(Data listing)
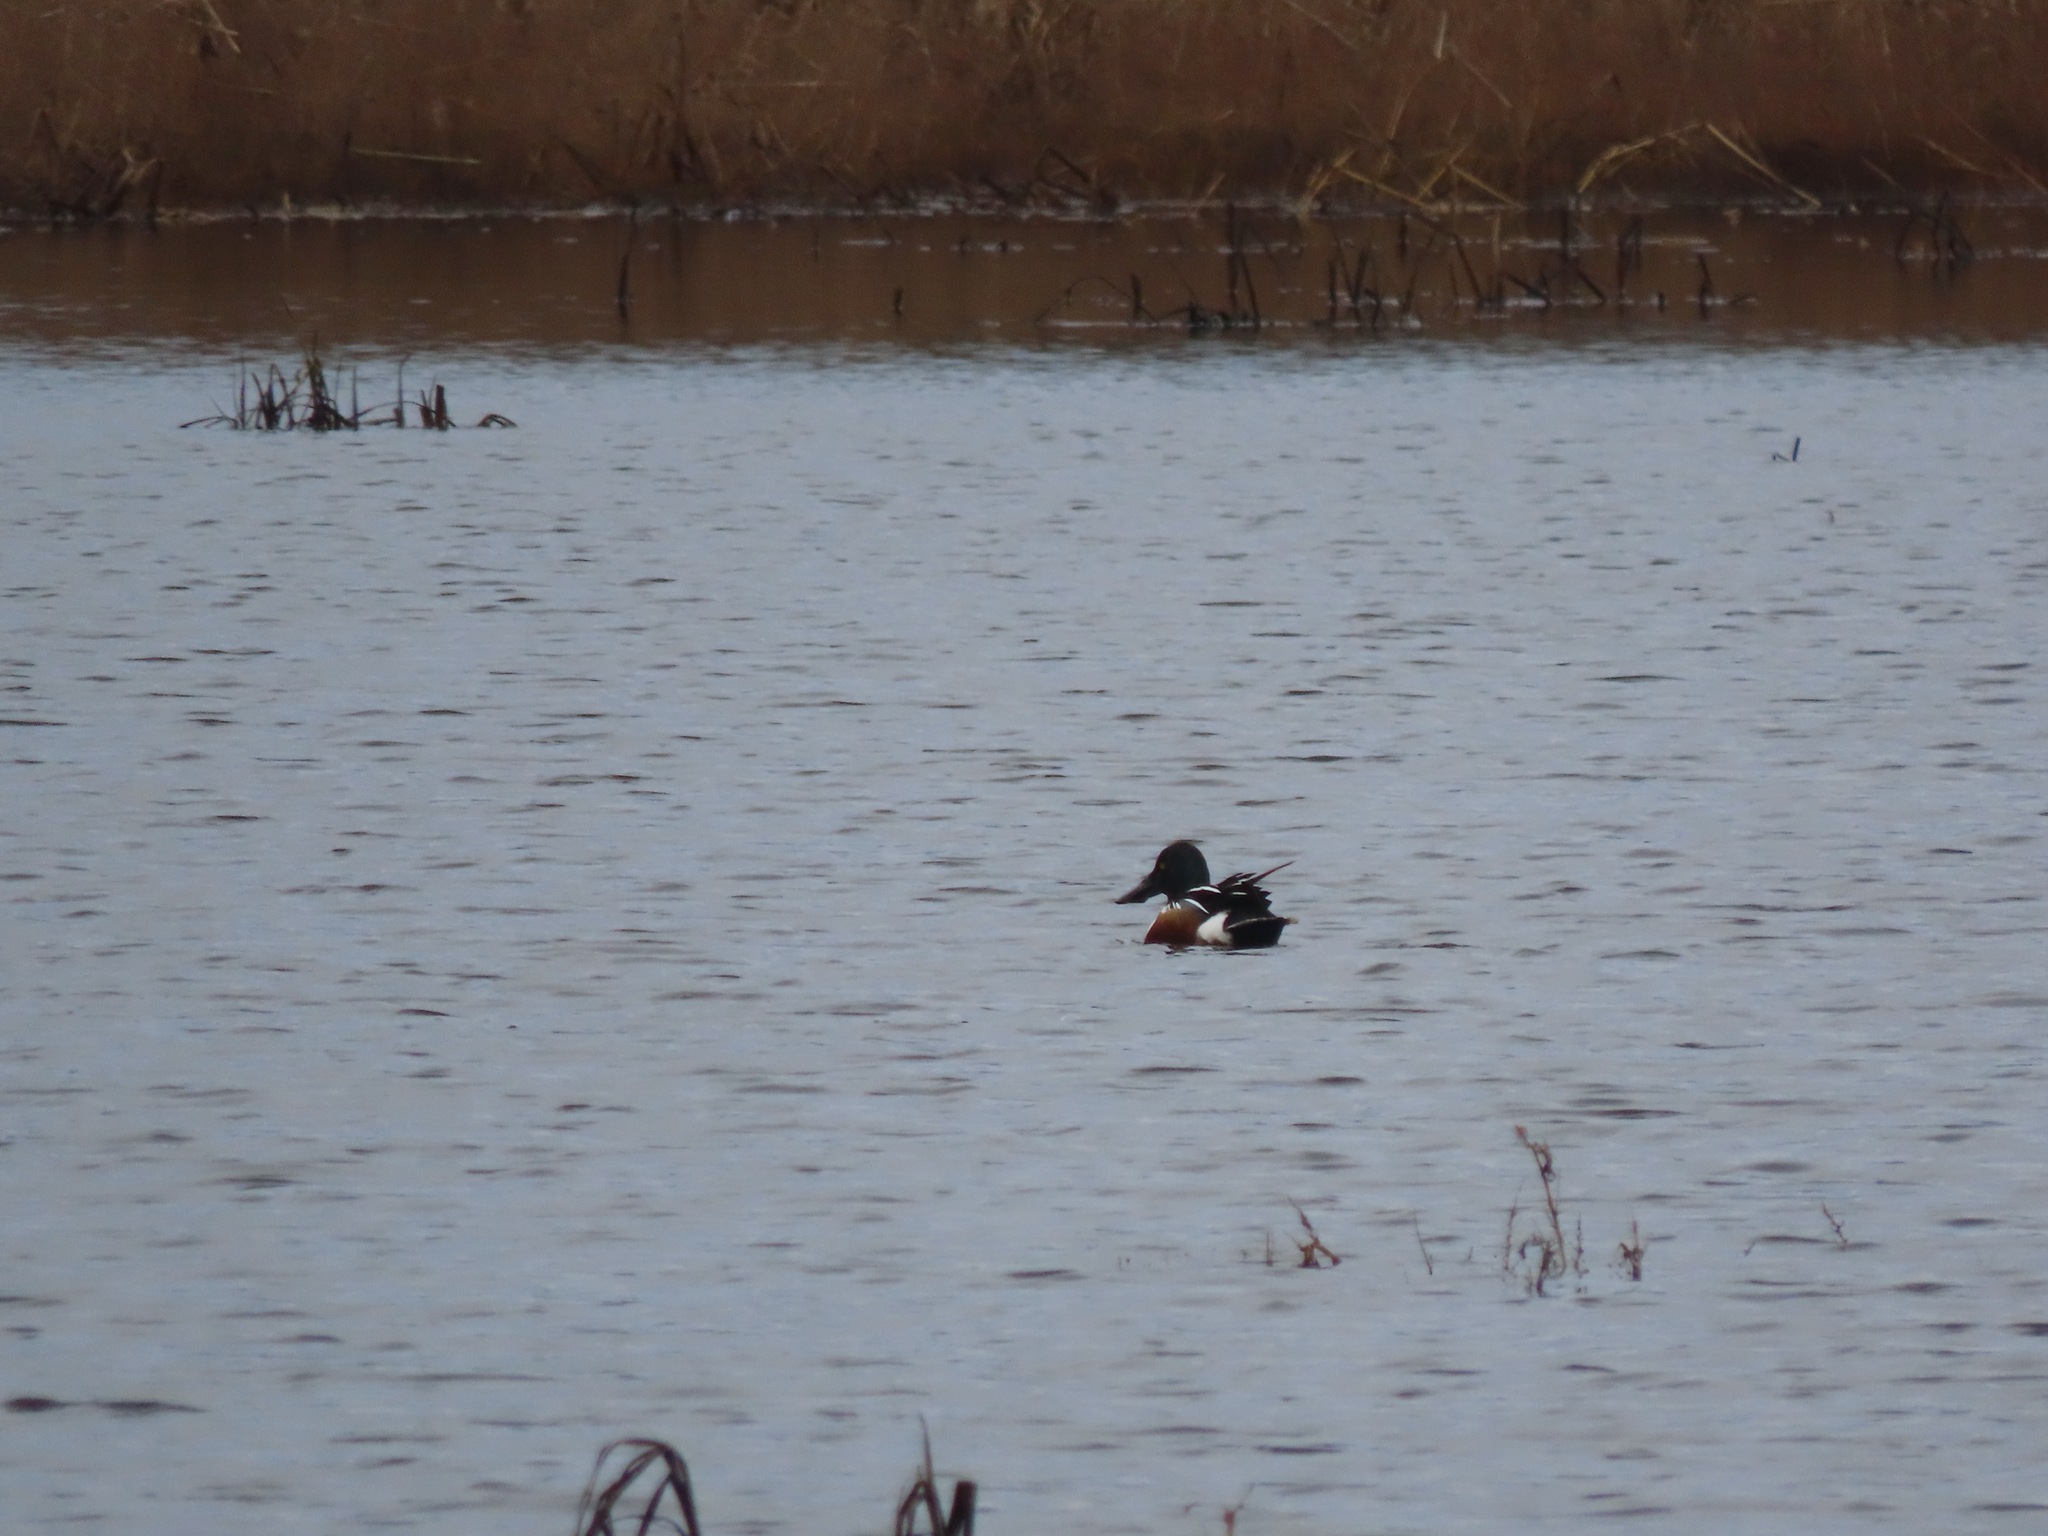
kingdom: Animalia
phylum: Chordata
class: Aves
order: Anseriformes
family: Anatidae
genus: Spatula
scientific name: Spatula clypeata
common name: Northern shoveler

# [WHAT YOU SHOULD DO]
Please retype every line of the data listing above, word for word, leaving out the pictures.

# [RESULT OF THE TASK]
kingdom: Animalia
phylum: Chordata
class: Aves
order: Anseriformes
family: Anatidae
genus: Spatula
scientific name: Spatula clypeata
common name: Northern shoveler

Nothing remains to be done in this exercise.